## 所需操作
请原样抄写数据中从开头第一行起、到包含“NECESARIAS P”的那一行为止的各行，首尾两行都要包括在内。

* * * * * * * * *

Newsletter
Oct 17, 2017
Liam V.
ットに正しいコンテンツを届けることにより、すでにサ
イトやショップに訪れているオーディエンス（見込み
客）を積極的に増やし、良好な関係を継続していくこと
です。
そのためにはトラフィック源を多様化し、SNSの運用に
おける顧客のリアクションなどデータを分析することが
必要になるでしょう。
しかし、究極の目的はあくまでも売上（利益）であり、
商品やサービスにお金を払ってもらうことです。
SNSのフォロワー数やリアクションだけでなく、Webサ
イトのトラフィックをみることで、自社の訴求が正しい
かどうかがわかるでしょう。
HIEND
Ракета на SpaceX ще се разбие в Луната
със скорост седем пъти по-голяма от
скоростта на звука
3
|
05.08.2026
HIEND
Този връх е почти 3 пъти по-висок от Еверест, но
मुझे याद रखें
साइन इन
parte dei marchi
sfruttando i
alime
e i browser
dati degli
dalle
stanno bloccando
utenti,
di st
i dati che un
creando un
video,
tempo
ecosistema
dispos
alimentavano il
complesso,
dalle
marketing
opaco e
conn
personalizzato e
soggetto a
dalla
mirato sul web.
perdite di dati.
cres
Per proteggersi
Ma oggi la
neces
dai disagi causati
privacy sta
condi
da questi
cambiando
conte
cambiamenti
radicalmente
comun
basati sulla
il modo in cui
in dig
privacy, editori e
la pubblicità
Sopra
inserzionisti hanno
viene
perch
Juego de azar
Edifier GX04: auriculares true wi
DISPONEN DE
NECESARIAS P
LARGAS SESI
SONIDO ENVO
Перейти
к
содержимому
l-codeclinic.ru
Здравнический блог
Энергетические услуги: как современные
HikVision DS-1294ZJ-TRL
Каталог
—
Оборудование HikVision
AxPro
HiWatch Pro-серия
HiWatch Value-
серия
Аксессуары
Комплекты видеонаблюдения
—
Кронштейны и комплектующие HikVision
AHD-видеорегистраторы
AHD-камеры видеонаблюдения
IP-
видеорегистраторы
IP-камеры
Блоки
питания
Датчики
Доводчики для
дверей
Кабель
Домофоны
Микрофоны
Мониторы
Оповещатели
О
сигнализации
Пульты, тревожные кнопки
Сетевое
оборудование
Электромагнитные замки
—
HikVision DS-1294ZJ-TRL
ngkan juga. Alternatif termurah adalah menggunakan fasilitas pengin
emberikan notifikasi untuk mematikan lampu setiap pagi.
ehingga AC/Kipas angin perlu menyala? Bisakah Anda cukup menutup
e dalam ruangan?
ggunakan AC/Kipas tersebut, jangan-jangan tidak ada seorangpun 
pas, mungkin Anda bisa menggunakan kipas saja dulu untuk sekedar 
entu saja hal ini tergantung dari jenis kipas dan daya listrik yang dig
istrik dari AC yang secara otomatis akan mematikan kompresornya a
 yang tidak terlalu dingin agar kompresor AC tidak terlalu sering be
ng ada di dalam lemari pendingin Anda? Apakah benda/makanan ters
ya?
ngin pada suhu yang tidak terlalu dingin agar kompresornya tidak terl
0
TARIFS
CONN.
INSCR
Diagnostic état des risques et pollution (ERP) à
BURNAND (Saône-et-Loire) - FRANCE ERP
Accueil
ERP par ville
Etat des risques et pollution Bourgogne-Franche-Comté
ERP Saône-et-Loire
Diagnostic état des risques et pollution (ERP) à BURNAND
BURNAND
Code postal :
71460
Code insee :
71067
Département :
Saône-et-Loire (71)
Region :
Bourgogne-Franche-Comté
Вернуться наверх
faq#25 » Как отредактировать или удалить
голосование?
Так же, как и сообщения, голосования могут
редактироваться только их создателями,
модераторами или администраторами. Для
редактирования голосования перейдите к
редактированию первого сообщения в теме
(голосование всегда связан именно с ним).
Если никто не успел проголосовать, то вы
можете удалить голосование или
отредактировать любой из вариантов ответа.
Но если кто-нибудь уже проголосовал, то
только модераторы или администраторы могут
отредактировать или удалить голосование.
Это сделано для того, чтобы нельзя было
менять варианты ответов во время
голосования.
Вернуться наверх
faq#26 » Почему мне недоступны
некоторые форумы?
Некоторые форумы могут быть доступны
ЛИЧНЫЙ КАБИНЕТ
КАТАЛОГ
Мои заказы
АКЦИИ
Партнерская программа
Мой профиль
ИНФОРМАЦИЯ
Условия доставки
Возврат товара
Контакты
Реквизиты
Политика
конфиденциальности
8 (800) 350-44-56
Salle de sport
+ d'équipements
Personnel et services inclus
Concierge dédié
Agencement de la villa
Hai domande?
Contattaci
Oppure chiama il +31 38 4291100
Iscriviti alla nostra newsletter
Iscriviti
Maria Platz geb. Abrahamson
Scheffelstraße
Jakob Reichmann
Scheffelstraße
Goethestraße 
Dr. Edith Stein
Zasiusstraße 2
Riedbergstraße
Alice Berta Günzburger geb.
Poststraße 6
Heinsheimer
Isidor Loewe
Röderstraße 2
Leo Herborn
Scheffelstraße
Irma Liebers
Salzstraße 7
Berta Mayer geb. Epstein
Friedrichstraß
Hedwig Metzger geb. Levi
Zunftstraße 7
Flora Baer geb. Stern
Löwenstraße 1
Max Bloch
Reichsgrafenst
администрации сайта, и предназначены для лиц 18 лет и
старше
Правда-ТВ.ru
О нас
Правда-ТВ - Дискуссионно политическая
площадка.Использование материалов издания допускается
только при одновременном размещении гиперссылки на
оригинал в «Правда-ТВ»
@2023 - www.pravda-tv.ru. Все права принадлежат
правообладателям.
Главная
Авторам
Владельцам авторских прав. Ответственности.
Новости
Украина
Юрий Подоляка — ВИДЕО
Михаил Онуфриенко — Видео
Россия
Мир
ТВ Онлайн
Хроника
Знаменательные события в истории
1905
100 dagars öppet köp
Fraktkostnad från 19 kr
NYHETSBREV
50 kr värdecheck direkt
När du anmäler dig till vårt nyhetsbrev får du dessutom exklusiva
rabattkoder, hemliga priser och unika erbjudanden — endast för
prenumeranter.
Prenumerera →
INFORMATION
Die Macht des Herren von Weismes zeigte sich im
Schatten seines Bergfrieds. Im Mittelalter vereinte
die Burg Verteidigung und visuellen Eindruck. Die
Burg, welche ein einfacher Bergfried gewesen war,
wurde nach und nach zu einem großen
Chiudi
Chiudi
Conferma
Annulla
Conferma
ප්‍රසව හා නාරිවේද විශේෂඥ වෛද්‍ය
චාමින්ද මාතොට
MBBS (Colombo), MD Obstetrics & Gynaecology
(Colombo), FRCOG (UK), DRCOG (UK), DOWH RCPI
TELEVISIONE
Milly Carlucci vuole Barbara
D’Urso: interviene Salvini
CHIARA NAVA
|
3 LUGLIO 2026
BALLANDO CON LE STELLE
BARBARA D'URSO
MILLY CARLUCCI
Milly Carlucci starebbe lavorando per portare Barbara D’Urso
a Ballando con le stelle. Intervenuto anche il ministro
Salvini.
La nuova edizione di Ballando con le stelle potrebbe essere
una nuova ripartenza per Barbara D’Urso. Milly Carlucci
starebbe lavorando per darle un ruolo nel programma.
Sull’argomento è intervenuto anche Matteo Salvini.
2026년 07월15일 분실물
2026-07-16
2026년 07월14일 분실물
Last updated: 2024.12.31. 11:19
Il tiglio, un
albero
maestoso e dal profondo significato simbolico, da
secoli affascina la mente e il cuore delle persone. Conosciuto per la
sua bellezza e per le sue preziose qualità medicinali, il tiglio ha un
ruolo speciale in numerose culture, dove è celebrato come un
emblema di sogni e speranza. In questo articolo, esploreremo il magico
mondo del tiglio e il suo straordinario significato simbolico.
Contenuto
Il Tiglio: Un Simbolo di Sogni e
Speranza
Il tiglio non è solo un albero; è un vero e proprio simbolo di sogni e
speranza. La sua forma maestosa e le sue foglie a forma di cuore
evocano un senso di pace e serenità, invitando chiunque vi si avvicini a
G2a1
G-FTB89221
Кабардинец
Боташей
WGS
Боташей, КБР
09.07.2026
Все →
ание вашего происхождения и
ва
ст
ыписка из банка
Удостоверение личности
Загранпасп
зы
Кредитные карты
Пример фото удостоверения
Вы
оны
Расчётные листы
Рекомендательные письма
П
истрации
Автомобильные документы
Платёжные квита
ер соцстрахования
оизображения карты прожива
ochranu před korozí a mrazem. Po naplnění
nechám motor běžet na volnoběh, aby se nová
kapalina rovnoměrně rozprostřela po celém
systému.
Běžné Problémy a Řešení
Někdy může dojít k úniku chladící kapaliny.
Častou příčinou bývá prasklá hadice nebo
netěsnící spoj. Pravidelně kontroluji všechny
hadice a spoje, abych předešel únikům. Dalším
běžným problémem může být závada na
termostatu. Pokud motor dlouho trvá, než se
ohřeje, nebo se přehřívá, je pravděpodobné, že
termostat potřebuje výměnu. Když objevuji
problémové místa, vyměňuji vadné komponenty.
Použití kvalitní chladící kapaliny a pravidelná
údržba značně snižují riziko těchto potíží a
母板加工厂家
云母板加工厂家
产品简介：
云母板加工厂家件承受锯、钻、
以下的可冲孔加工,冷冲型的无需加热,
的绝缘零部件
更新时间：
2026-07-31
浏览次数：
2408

* * * * * * * * *

## 书面回答
Newsletter
Oct 17, 2017
Liam V.
ットに正しいコンテンツを届けることにより、すでにサ
イトやショップに訪れているオーディエンス（見込み
客）を積極的に増やし、良好な関係を継続していくこと
です。
そのためにはトラフィック源を多様化し、SNSの運用に
おける顧客のリアクションなどデータを分析することが
必要になるでしょう。
しかし、究極の目的はあくまでも売上（利益）であり、
商品やサービスにお金を払ってもらうことです。
SNSのフォロワー数やリアクションだけでなく、Webサ
イトのトラフィックをみることで、自社の訴求が正しい
かどうかがわかるでしょう。
HIEND
Ракета на SpaceX ще се разбие в Луната
със скорост седем пъти по-голяма от
скоростта на звука
3
|
05.08.2026
HIEND
Този връх е почти 3 пъти по-висок от Еверест, но
मुझे याद रखें
साइन इन
parte dei marchi
sfruttando i
alime
e i browser
dati degli
dalle
stanno bloccando
utenti,
di st
i dati che un
creando un
video,
tempo
ecosistema
dispos
alimentavano il
complesso,
dalle
marketing
opaco e
conn
personalizzato e
soggetto a
dalla
mirato sul web.
perdite di dati.
cres
Per proteggersi
Ma oggi la
neces
dai disagi causati
privacy sta
condi
da questi
cambiando
conte
cambiamenti
radicalmente
comun
basati sulla
il modo in cui
in dig
privacy, editori e
la pubblicità
Sopra
inserzionisti hanno
viene
perch
Juego de azar
Edifier GX04: auriculares true wi
DISPONEN DE
NECESARIAS P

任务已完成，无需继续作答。